WHAT YOU NEED TO DO – Every line of the entries below that includes "fruit" belongs in the answer, copied as written.

DATASET RECORDS –
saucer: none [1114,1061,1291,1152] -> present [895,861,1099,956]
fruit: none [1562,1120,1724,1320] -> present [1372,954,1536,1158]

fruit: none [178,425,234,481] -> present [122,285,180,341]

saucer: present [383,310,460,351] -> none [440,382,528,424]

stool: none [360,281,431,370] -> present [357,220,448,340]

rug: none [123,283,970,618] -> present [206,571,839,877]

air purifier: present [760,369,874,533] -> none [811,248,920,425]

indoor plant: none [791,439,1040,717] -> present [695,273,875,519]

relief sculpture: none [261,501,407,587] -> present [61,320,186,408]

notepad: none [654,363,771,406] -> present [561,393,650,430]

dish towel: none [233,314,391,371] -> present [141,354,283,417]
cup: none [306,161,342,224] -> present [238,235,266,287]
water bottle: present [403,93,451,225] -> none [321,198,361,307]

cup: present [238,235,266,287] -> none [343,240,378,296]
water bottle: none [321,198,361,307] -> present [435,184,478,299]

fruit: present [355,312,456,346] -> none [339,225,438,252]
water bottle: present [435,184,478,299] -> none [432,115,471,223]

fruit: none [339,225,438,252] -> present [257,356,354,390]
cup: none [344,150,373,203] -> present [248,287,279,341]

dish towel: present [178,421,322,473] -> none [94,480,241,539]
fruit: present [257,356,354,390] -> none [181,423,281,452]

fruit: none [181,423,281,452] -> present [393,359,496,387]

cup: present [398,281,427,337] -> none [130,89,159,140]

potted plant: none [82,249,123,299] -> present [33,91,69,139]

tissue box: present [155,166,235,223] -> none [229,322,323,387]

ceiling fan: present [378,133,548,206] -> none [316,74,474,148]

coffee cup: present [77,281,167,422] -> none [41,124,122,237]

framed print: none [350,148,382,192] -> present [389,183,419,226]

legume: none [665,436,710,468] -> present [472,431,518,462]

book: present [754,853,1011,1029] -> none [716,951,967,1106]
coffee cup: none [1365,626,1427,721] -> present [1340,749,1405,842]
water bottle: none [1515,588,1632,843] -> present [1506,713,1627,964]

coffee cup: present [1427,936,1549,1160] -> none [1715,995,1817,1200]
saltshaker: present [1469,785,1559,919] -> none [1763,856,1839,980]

RESPONSE TO THE TASK –
fruit: none [1562,1120,1724,1320] -> present [1372,954,1536,1158]
fruit: none [178,425,234,481] -> present [122,285,180,341]
fruit: present [355,312,456,346] -> none [339,225,438,252]
fruit: none [339,225,438,252] -> present [257,356,354,390]
fruit: present [257,356,354,390] -> none [181,423,281,452]
fruit: none [181,423,281,452] -> present [393,359,496,387]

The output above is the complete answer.